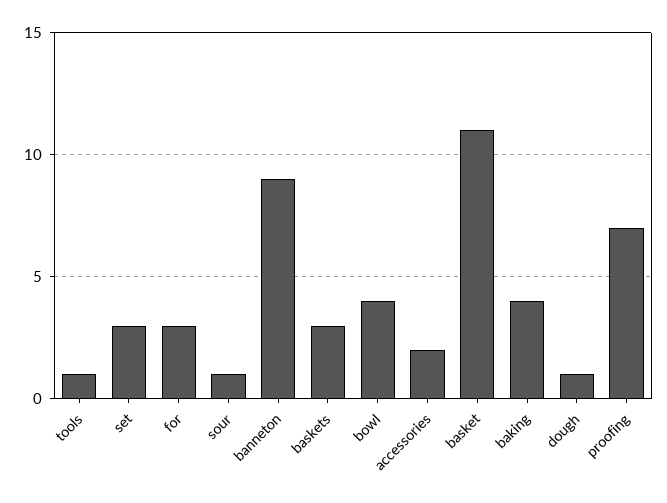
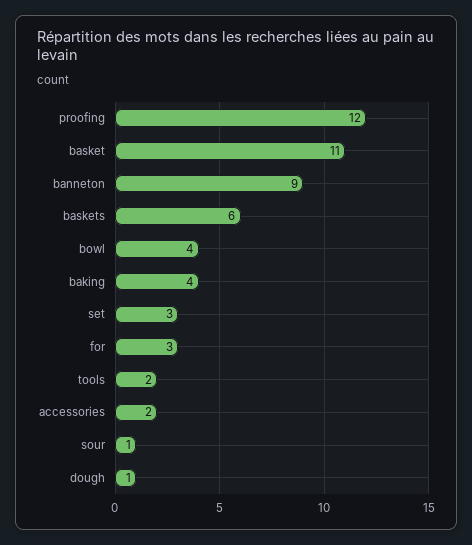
  {
-   "tools": 1,
+   "tools": 2,
    "set": 3,
    "for": 3,
    "sour": 1,
    "banneton": 9,
-   "baskets": 3,
+   "baskets": 6,
    "bowl": 4,
    "accessories": 2,
    "basket": 11,
    "baking": 4,
    "dough": 1,
-   "proofing": 7
+   "proofing": 12
  }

_____

● **YOUR INSTRUCTIONS**
Give every record again exactly, apart from the pictures, which stay out.

● **FINAL ANSWER**
  {
-   "tools": 1,
+   "tools": 2,
    "set": 3,
    "for": 3,
    "sour": 1,
    "banneton": 9,
-   "baskets": 3,
+   "baskets": 6,
    "bowl": 4,
    "accessories": 2,
    "basket": 11,
    "baking": 4,
    "dough": 1,
-   "proofing": 7
+   "proofing": 12
  }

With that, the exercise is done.